• Required work:
Collect all lines below with the string "believe".

• Plain-text document sources:

----------

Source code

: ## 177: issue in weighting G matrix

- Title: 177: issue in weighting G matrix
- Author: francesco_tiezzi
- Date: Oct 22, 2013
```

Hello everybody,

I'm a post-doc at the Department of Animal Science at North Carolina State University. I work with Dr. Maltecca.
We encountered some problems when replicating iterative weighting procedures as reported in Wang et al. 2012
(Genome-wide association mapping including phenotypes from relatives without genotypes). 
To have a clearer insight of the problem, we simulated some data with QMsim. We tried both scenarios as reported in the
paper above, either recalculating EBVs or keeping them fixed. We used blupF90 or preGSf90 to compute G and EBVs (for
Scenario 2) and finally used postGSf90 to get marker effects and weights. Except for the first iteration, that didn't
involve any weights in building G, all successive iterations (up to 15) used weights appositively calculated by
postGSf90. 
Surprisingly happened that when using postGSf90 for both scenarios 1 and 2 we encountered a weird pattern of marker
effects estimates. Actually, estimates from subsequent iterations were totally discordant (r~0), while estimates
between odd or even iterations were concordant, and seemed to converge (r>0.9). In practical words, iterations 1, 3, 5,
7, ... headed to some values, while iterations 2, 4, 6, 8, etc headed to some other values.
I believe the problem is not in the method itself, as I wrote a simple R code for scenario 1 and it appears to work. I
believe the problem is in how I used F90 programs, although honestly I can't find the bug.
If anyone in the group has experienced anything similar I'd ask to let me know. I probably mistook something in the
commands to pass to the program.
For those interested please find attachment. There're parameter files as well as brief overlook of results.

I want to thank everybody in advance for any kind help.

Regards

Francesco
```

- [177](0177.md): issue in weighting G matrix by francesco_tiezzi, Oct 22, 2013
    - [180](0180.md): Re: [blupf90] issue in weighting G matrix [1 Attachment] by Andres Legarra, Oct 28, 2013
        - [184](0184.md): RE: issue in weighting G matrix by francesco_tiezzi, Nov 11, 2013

----------

• Result:
I believe the problem is not in the method itself, as I wrote a simple R code for scenario 1 and it appears to work. I
believe the problem is in how I used F90 programs, although honestly I can't find the bug.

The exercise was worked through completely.